Footnote to the Footnote: As it seems in every other case, the defense has been raised that the Obama team just didn't have enough time to re-think its position and somehow, well, it'll be okay somehow. Even that Mother Jones article says it:
The administration's brief in Clearing House was due only six days after [Elena] Kagan was confirmed [as solicitor general]. Reversing course in a case this far along would have been both legally and administratively problematic for her and the administration. But consumer advocates have seen a few hints between the lines of her brief that the administration intends to change its regulatory policy at the OCC. It is hard to imagine that Obama would really want to usurp the states and remake the OCC as the nation's preeminent financial consumer protection agency.

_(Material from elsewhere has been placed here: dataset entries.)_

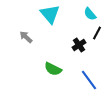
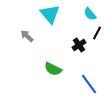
gray arrow: moved 1 px right, 1 px up
blue line: moved 4 px down
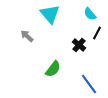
black cross: rotated 16 degrees counterclockwise
green semicircle: rotated 78 degrees counterclockwise
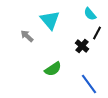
cyan triangle: moved 6 px down
black cross: moved 3 px right, 1 px down
green semicircle: rotated 18 degrees clockwise
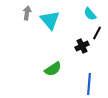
gray arrow: moved 23 px up; rotated 56 degrees clockwise
black cross: rotated 24 degrees clockwise
blue line: rotated 40 degrees clockwise
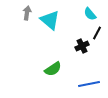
cyan triangle: rotated 10 degrees counterclockwise
blue line: rotated 75 degrees clockwise
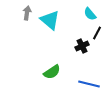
green semicircle: moved 1 px left, 3 px down
blue line: rotated 25 degrees clockwise
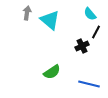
black line: moved 1 px left, 1 px up
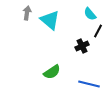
black line: moved 2 px right, 1 px up
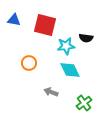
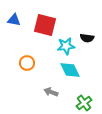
black semicircle: moved 1 px right
orange circle: moved 2 px left
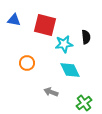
black semicircle: moved 1 px left, 1 px up; rotated 104 degrees counterclockwise
cyan star: moved 2 px left, 2 px up
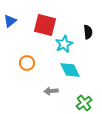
blue triangle: moved 4 px left, 1 px down; rotated 48 degrees counterclockwise
black semicircle: moved 2 px right, 5 px up
cyan star: rotated 18 degrees counterclockwise
gray arrow: moved 1 px up; rotated 24 degrees counterclockwise
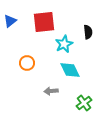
red square: moved 1 px left, 3 px up; rotated 20 degrees counterclockwise
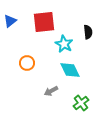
cyan star: rotated 18 degrees counterclockwise
gray arrow: rotated 24 degrees counterclockwise
green cross: moved 3 px left
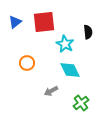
blue triangle: moved 5 px right, 1 px down
cyan star: moved 1 px right
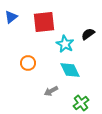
blue triangle: moved 4 px left, 5 px up
black semicircle: moved 2 px down; rotated 120 degrees counterclockwise
orange circle: moved 1 px right
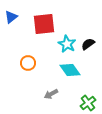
red square: moved 2 px down
black semicircle: moved 10 px down
cyan star: moved 2 px right
cyan diamond: rotated 10 degrees counterclockwise
gray arrow: moved 3 px down
green cross: moved 7 px right
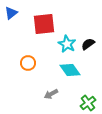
blue triangle: moved 4 px up
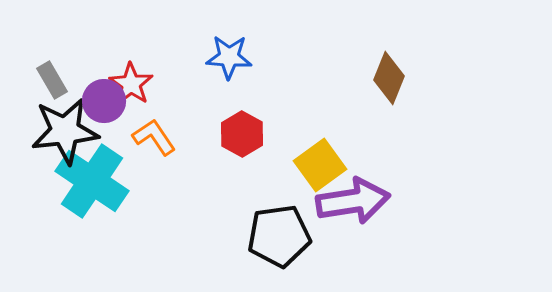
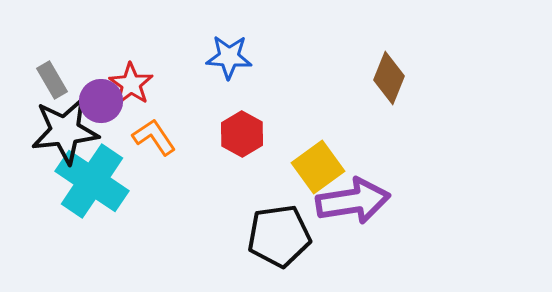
purple circle: moved 3 px left
yellow square: moved 2 px left, 2 px down
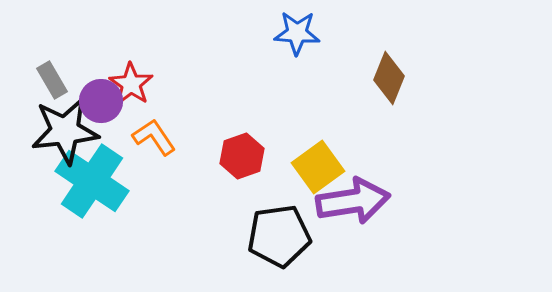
blue star: moved 68 px right, 24 px up
red hexagon: moved 22 px down; rotated 12 degrees clockwise
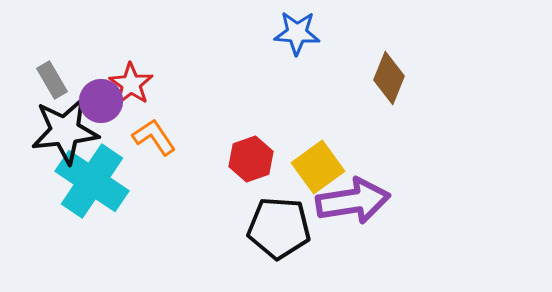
red hexagon: moved 9 px right, 3 px down
black pentagon: moved 8 px up; rotated 12 degrees clockwise
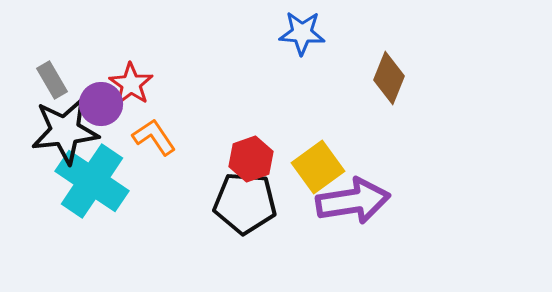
blue star: moved 5 px right
purple circle: moved 3 px down
black pentagon: moved 34 px left, 25 px up
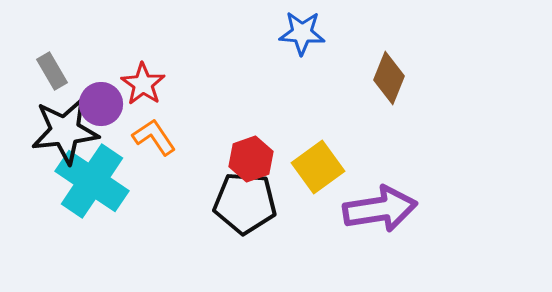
gray rectangle: moved 9 px up
red star: moved 12 px right
purple arrow: moved 27 px right, 8 px down
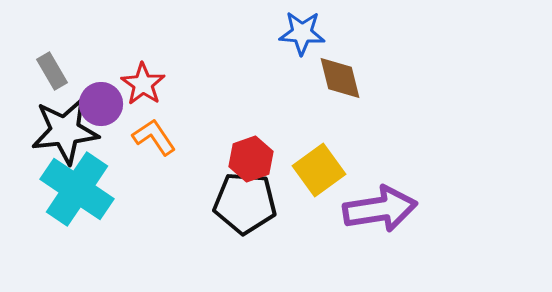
brown diamond: moved 49 px left; rotated 36 degrees counterclockwise
yellow square: moved 1 px right, 3 px down
cyan cross: moved 15 px left, 8 px down
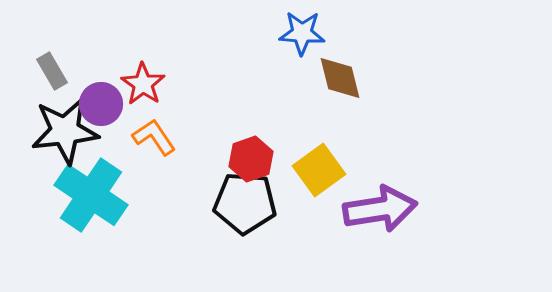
cyan cross: moved 14 px right, 6 px down
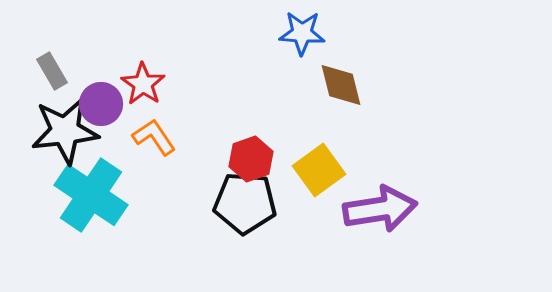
brown diamond: moved 1 px right, 7 px down
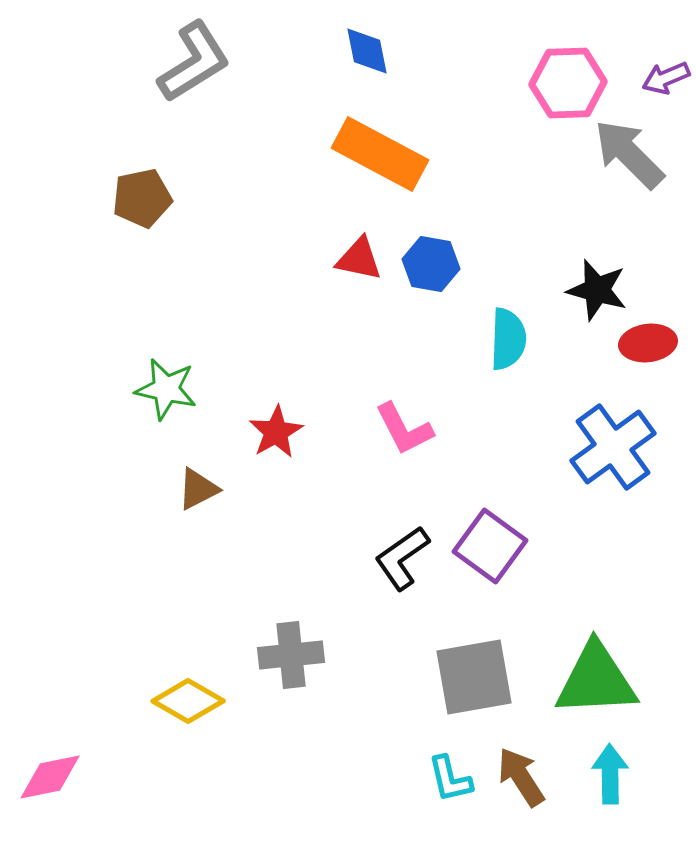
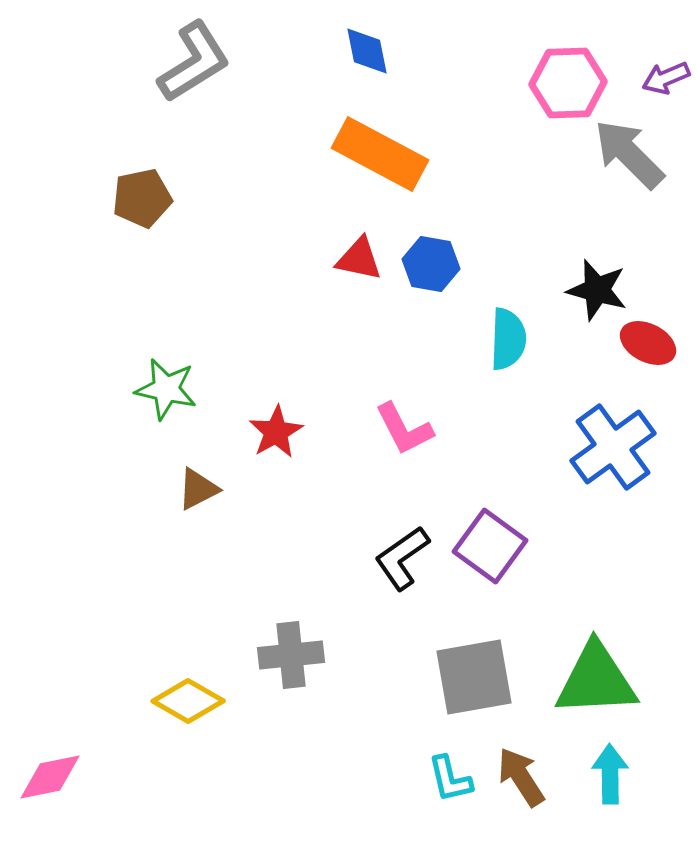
red ellipse: rotated 34 degrees clockwise
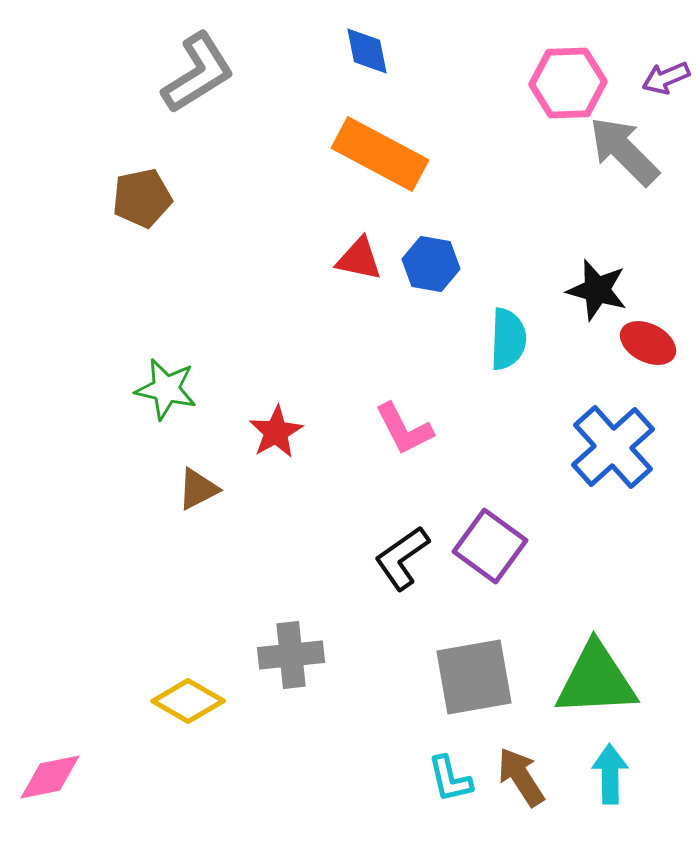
gray L-shape: moved 4 px right, 11 px down
gray arrow: moved 5 px left, 3 px up
blue cross: rotated 6 degrees counterclockwise
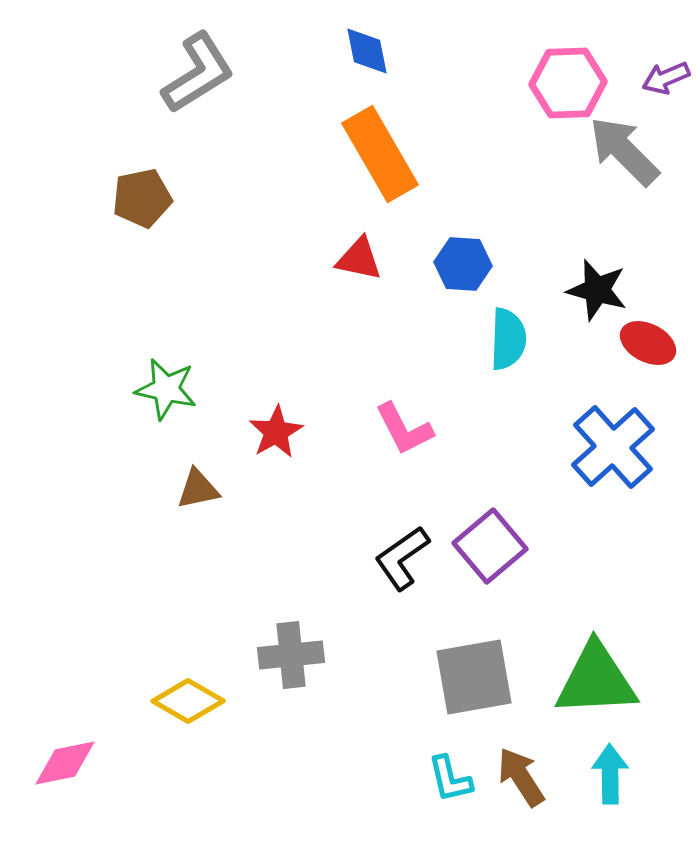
orange rectangle: rotated 32 degrees clockwise
blue hexagon: moved 32 px right; rotated 6 degrees counterclockwise
brown triangle: rotated 15 degrees clockwise
purple square: rotated 14 degrees clockwise
pink diamond: moved 15 px right, 14 px up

Frankly, I'm sick and tired of that lame argument. And in this case, it's idiocy. "Reversing course" in the case would have been "problematic" but doing so after you've gotten it established as a legal principle that it's up to the OCC to enforce state financial consumer protection laws wouldn't be? What shift, what "change" in regulatory policy are you talking about here? Is the agency going to get far more aggressive? No, it doesn't have the staff or the budget. Oh, maybe the intention is to change the law to undo the federal preemption? Fine - except that if SCOTUS rules the way the Obama team is urging, until that happens there would be for practical purposes no state-level financial consumer protection laws because there would be no way to enforce them. I can already hear the drips into the puddles of drool falling from the lips of a boatload of cheats, chislers, and con artists - including the banks.

Updated with a clarification: The Obama team's filing would only shield OCC-chartered banks from state-level enforcement. Only "national" banks are OCC-chartered banks. But since pretty much any state-chartered bank with a single branch in another state can switch from being state-chartered to OCC-chartered (or even vice-versa if that seems immediately advantageous), that's very little protection. As the MJ article notes,
the OCC’s light touch with national banks prompted many state-chartered banks to switch their charters just so they could evade stricter state regulation.
So while it would not be true that an Obama win at SCOTUS would mean there was no state-level financial consumer protection, I think the statement that "for practical purposes" there would be none is accurate.

Updated also with the link to the item about the regulations used as the basis for the suit against Spitzer.